Il l’a présenté comme une menace existentielle pour l’Etat turc, exhortant les électeurs à soutenir les candidats à la mairie de son Parti de la justice et du développement aux racines islamistes et ceux du Parti du mouvement nationaliste (MHP) de l’extrême-droite.
 
« C’est une question de survie.
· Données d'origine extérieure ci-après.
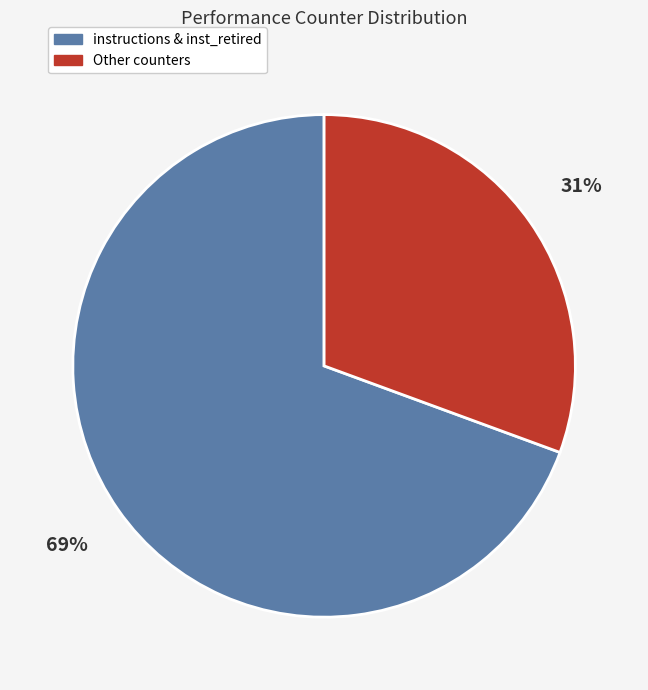

Which has a higher value, Other counters or instructions & inst_retired?

instructions & inst_retired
Contre qui ? Le CHP et le parti soutenu par l’organisation terroriste », a déclaré Erdogan, faisant ostensiblement référence au HDP et au Parti des Travailleurs du Kurdistan (PKK).
 
Le CHP, le parti kémaliste, le HDP et d’autres partis d’opposition ont formé une alliance électorale non officielle pour lutter contre l’AKP-MHP.
 
M. Erdogan accuse l’opposition de « travailler avec des terroristes » à l’approche des élections locales du 31 mars, au cours desquelles plus de 1 400 maires et conseils municipaux de villes et de provinces seront élus.